SARS-CoV-2 is a single-stranded, positive-sense RNA virus (a virus whose genetic information consists of a single strand of RNA encoding viral proteins) with a genome that encodes 4 major structural proteins.^[2]
These 4 proteins are all required to produce infectious virions capable of replication:

Spike protein (S), which mediates viral binding to and entry into cells
Nucleocapsid protein (N), which houses the genetic material (RNA)
Envelope protein (E) and membrane protein (M), which are required for organization and assembly of infectious virions^[2]

Like all RNA viruses (such as influenza A virus strains, which cause seasonal flu), SARS-CoV-2 has a higher mutation rate than DNA viruses (such as papilloma viruses which can cause warts, other skin lesions, and/or cancers; and herpes viruses which can cause chicken pox, cold sores, and/or encephalitis), resulting in increased genetic diversity. This results in a range of viral genetic variant sub-populations (known as quasispecies) with different viral fitness profiles (i.e., the ability to adapt and replicate) and potential for infection and disease virulence.^[6],[7]

The D614G SARS-CoV-2 spike protein (S)^[6],[8]

The D614G SARS-CoV-2 spike protein (S) variant is the most common viral variant observed in mutational analyses reported in the literature.^[6],[8]
Genomic analyses of SARS-CoV-2 isolates have identified thousands of viral variants, including those that have been associated with increased COVID-19-related mortality. However, the viral variant garnering the most attention from researchers is the D614G spike protein (S) variant.
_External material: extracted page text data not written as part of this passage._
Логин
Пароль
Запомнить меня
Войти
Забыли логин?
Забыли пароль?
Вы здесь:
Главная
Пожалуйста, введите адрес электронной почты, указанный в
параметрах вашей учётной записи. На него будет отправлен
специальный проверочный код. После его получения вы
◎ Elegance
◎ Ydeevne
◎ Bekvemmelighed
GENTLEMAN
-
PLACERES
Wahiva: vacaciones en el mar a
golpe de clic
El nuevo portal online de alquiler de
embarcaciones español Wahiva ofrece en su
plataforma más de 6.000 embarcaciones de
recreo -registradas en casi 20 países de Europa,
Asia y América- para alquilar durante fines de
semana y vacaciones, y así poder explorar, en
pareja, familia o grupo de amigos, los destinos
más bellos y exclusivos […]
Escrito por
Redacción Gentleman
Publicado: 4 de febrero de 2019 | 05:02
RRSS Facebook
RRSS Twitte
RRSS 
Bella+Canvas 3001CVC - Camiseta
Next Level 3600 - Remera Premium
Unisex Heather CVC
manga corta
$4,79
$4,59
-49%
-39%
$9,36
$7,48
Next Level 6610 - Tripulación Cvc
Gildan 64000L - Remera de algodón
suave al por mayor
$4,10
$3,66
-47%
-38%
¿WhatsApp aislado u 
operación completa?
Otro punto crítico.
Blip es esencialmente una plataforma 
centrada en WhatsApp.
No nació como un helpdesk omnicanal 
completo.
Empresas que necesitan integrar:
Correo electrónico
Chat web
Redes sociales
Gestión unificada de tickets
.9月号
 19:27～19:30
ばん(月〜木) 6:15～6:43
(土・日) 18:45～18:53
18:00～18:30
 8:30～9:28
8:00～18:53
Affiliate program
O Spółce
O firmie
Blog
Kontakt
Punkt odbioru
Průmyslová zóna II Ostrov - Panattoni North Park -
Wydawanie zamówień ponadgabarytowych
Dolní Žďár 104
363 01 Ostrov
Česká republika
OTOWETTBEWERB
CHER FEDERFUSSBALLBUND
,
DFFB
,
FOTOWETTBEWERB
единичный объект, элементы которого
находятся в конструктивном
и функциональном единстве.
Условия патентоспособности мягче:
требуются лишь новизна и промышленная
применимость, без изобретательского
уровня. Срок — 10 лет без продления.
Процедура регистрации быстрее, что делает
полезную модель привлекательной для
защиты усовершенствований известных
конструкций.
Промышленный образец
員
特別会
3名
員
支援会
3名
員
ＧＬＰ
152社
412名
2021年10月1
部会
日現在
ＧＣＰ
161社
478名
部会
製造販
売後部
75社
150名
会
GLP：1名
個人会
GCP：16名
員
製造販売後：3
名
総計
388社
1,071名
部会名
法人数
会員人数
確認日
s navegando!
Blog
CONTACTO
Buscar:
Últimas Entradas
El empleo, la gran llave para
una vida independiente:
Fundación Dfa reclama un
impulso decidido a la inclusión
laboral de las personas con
D614G is the most common variant observed in mutational analyses reported in the literature.^[6],[8]
The D614G mutation reportedly increases the infectivity of SARS-CoV-2.^[6]
Isolates of SARS-CoV-2 encoding the D614G mutation have been demonstrated to predominate over time in multiple geographic locations, including the European Union, China, and the U.S., implying that this change enhances viral transmission.^[8],[9]
D614G has also been correlated with increased viral loads in COVID-19 patients.^[9]
In an analysis of over 46,000 SARS-CoV-2 assemblies from almost 100 countries across the globe, a total of 12,706 mutations were identified, the majority of which were C→U transitions.^[10] Over 36,000 of the assemblies in the data set (77.8%) analyzed carried the derived allele from the D614G mutation.^[10]

References

The Institute for Quality and Efficiency in Health Care (IQWiG). InformedHealth.org. National Center for Biotechnology Information (NCBI) website. https://www.ncbi.nlm.nih.gov/books/NBK279543/. Common colds: Overview. Updated October 8, 2020. Accessed October 29, 2020.
Su S, et al. Trends Microbiol. 2016;24:490-502.
Rasmussen SA, et al. Microbiol Spectrum 2016;4. doi: 10.1128/microbiolspec.EI10-0020-2016.
Toyoshima Y, et al. J Human Genet. 2020;1-8. doi: 10.1038/s10038-020-0808-9.[Epub ahead of print]
Pachetti, M, et al. J Transl Med. 2020;18:179.
Korber B, et. Cell. 2020;182:812-827.
Domingo E, Perales C. PLoS Genet. 2019;15(10):e1008271.
Koyama T, et al. Bull World Health Organ. 2020;98:495-504.
Zhang L, et al. bioRxiv. 2020. doi: 10.1101/2020.06.12.148726.[Preprint]
van Dorp L, et al. Nat Commun 2020;11:5986.